» Quoted passage
- - - - -

About TT's Zip Archive Package
Version: 1.3.1 (22 March 2007)
This is a collection of REALbasic Classes to extract and create ZIP archives (known as PKZIP and Info-ZIP formats).
Written March 2003 by Thomas Tempelmann
For updates see http://www.tempel.org/rb/#zip
For feedback and questions, write to: tt@tempel.org
This code is free for your own use, but you are encouraged to send me some money if you have a use for it (consider it shareware). See the end of this document for more information.
Current requirements: REALbasic 5.5.5 or later. The Einhugur e-CryptIt plugin is also required, which must be acquired separately.
It implements only a subset of the entire ZIP archive definition, though. Here are the known restrictions:
- Can't do encryption (neither decryption).
- Supports only "stored" and "deflate" compression methods, which are the most common ones. This means that it can't read all possible ZIP archives because some of them use different compression methods, but if you're using any Zip creating tool, you usually have control over which methods should be used. And "deflate" is usually the most effective, anyways.

- - - - -

» Recorded information
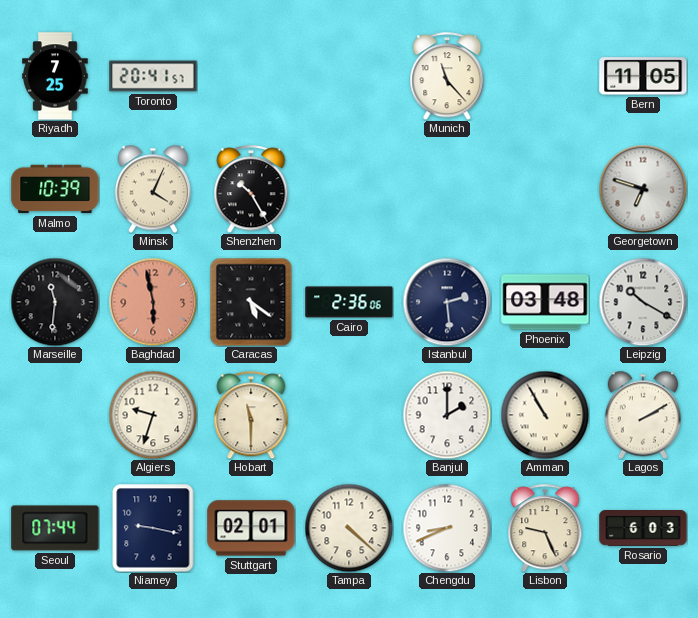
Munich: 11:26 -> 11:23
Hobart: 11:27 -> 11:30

- - - - -

» Task instructions
Return the passage of the ZIP package readme starting with "Current requirements: REALbasic" and going on through "most effective, anyways.", copied word for word.

» Result for this exercise
Current requirements: REALbasic 5.5.5 or later. The Einhugur e-CryptIt plugin is also required, which must be acquired separately.
It implements only a subset of the entire ZIP archive definition, though. Here are the known restrictions:
- Can't do encryption (neither decryption).
- Supports only "stored" and "deflate" compression methods, which are the most common ones. This means that it can't read all possible ZIP archives because some of them use different compression methods, but if you're using any Zip creating tool, you usually have control over which methods should be used. And "deflate" is usually the most effective, anyways.